Below are the records; copy each line in them that holds the word "Sonography".

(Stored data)
===

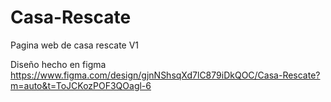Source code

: # Casa-Rescate
Pagina web de casa rescate V1

Diseño hecho en figma
https://www.figma.com/design/gjnNShsqXd7lC879iDkQOC/Casa-Rescate?m=auto&t=ToJCKozPOF3QOagl-6
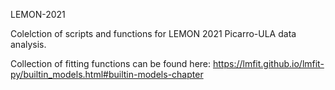 LEMON-2021

Colelction of scripts and functions for LEMON 2021 Picarro-ULA data analysis.

Collection of fitting functions can be found here: https://lmfit.github.io/lmfit-py/builtin_models.html#builtin-models-chapter
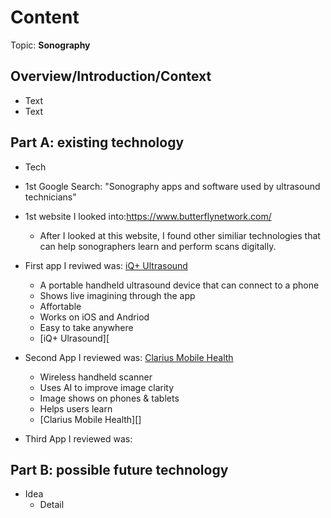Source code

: # Content
Topic: **Sonography**

## Overview/Introduction/Context
* Text
* Text

## Part A: existing technology
* Tech
* 1st Google Search: "Sonography apps and software used by ultrasound technicians"
  
* 1st   website I looked into:https://www.butterflynetwork.com/
  * After I looked at this website, I found other similiar technologies that can help sonographers learn and perform scans digitally.
* First app I reviwed was: [iQ+ Ultrasound](https://www.butterflynetwork.com/iq-plus)
  * A portable handheld ultrasound device that can connect to a phone
  * Shows live imagining through the app
  * Affortable
  * Works on iOS and Andriod
  * Easy to take anywhere    
  * [iQ+ Ulrasound][
* Second App I reviewed was: [Clarius Mobile Health](https://clarius.com/)
  * Wireless handheld scanner
  * Uses AI to improve image clarity
  * Image shows on phones & tablets
  * Helps users learn
  * [Clarius Mobile Health][]
* Third App I reviewed was:    
## Part B: possible future technology
* Idea
  * Detail
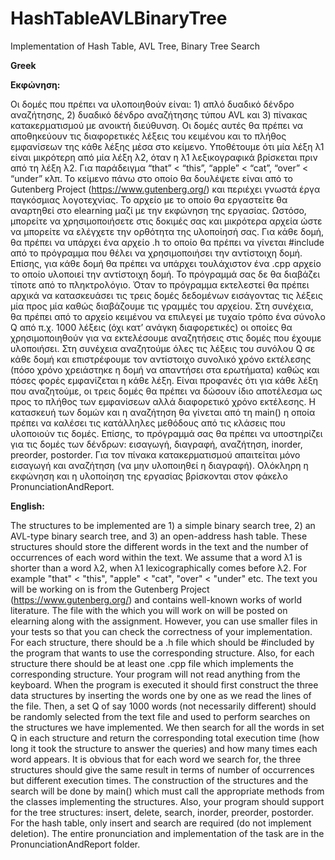 # HashTableAVLBinaryTree
Implementation of Hash Table, AVL Tree, Binary Tree Search

**Greek**

**Εκφώνηση:**

Οι δομές που πρέπει να υλοποιηθούν είναι: 1) απλό δυαδικό δένδρο αναζήτησης, 2) δυαδικό δένδρο
αναζήτησης τύπου AVL και 3) πίνακας κατακερματισμού με ανοικτή διεύθυνση. Οι δομές αυτές θα
πρέπει να αποθηκεύουν τις διαφορετικές λέξεις του κειμένου και το πλήθος εμφανίσεων της κάθε
λέξης μέσα στο κείμενο. Υποθέτουμε ότι μία λέξη λ1 είναι μικρότερη από μία λέξη λ2, όταν η λ1
λεξικογραφικά βρίσκεται πριν από τη λέξη λ2. Για παράδειγμα “that” < “this”, “apple” < “cat”,
“over” < “under” κλπ. Το κείμενο πάνω στο οποίο θα δουλέψετε είναι από το Gutenberg Project
(https://www.gutenberg.org/) και περιέχει γνωστά έργα παγκόσμιας λογοτεχνίας. Το αρχείο με το
οποίο θα εργαστείτε θα αναρτηθεί στο elearning μαζί με την εκφώνηση της εργασίας. Ωστόσο,
μπορείτε να χρησιμοποιήσετε στις δοκιμές σας και μικρότερα αρχεία ώστε να μπορείτε να ελέγχετε
την ορθότητα της υλοποίησή σας. 
Για κάθε δομή, θα πρέπει να υπάρχει ένα αρχείο .h το οποίο θα πρέπει να γίνεται #include από το
πρόγραμμα που θέλει να χρησιμοποιήσει την αντίστοιχη δομή. Επίσης, για κάθε δομή θα πρέπει να
υπάρχει τουλάχιστον ένα .cpp αρχείο το οποίο υλοποιεί την αντίστοιχη δομή. Το πρόγραμμά σας
δε θα διαβάζει τίποτε από το πληκτρολόγιο. Όταν το πρόγραμμα εκτελεστεί θα πρέπει αρχικά να
κατασκευάσει τις τρεις δομές δεδομένων εισάγοντας τις λέξεις μία προς μία καθώς διαβάζουμε τις
γραμμές του αρχείου. Στη συνέχεια, θα πρέπει από το αρχείο κειμένου να επιλεγεί με τυχαίο τρόπο
ένα σύνολο Q από π.χ. 1000 λέξεις (όχι κατ’ ανάγκη διαφορετικές) οι οποίες θα χρησιμοποιηθούν
για να εκτελέσουμε αναζητήσεις στις δομές που έχουμε υλοποιήσει. Στη συνέχεια αναζητούμε όλες
τις λέξεις του συνόλου Q σε κάθε δομή και επιστρέφουμε τον αντίστοιχο συνολικό χρόνο
εκτέλεσης (πόσο χρόνο χρειάστηκε η δομή να απαντήσει στα ερωτήματα) καθώς και πόσες φορές
εμφανίζεται η κάθε λέξη. Είναι προφανές ότι για κάθε λέξη που αναζητούμε, οι τρεις δομές θα
πρέπει να δώσουν ίδιο αποτέλεσμα ως προς το πλήθος των εμφανίσεων αλλά διαφορετικό χρόνο
εκτέλεσης. Η κατασκευή των δομών και η αναζήτηση θα γίνεται από τη main() η οποία πρέπει να
καλέσει τις κατάλληλες μεθόδους από τις κλάσεις που υλοποιούν τις δομές. 
Επίσης, το πρόγραμμά σας θα πρέπει να υποστηρίζει για τις δομές των δένδρων: εισαγωγή,
διαγραφή, αναζήτηση, inorder, preorder, postorder. Για τον πίνακα κατακερματισμού απαιτείται
μόνο εισαγωγή και αναζήτηση (να μην υλοποιηθεί η διαγραφή). 
Ολόκληρη η εκφώνηση και η υλοποίηση της εργασίας βρίσκονται στον φάκελο PronunciationAndReport.

**English:**

The structures to be implemented are 1) a simple binary search tree, 2) an AVL-type binary search tree, and 3) an open-address hash table. These structures should store the different words in the text and the number of occurrences of each word within the text. We assume that a word λ1 is shorter than a word λ2, when λ1 lexicographically comes before λ2. For example "that" < "this", "apple" < "cat", "over" < "under" etc. The text you will be working on is from the Gutenberg Project (https://www.gutenberg.org/) and contains well-known works of world literature. The file with the which you will work on will be posted on elearning along with the assignment. However, you can use smaller files in your tests so that you can check the correctness of your implementation. 
For each structure, there should be a .h file which should be #included by the program that wants to use the corresponding structure. Also, for each structure there should be at least one .cpp file which implements the corresponding structure. Your program will not read anything from the keyboard. When the program is executed it should first construct the three data structures by inserting the words one by one as we read the lines of the file. Then, a set Q of say 1000 words (not necessarily different) should be randomly selected from the text file and used to perform searches on the structures we have implemented. We then search for all the words in set Q in each structure and return the corresponding total execution time (how long it took the structure to answer the queries) and how many times each word appears. It is obvious that for each word we search for, the three structures should give the same result in terms of number of occurrences but different execution times. The construction of the structures and the search will be done by main() which must call the appropriate methods from the classes implementing the structures.  Also, your program should support for the tree structures: insert, delete, search, inorder, preorder, postorder. For the hash table, only insert and search are required (do not implement deletion). 
The entire pronunciation and implementation of the task are in the PronunciationAndReport folder.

===

## Answer section
Topic: **Sonography**
* 1st Google Search: "Sonography apps and software used by ultrasound technicians"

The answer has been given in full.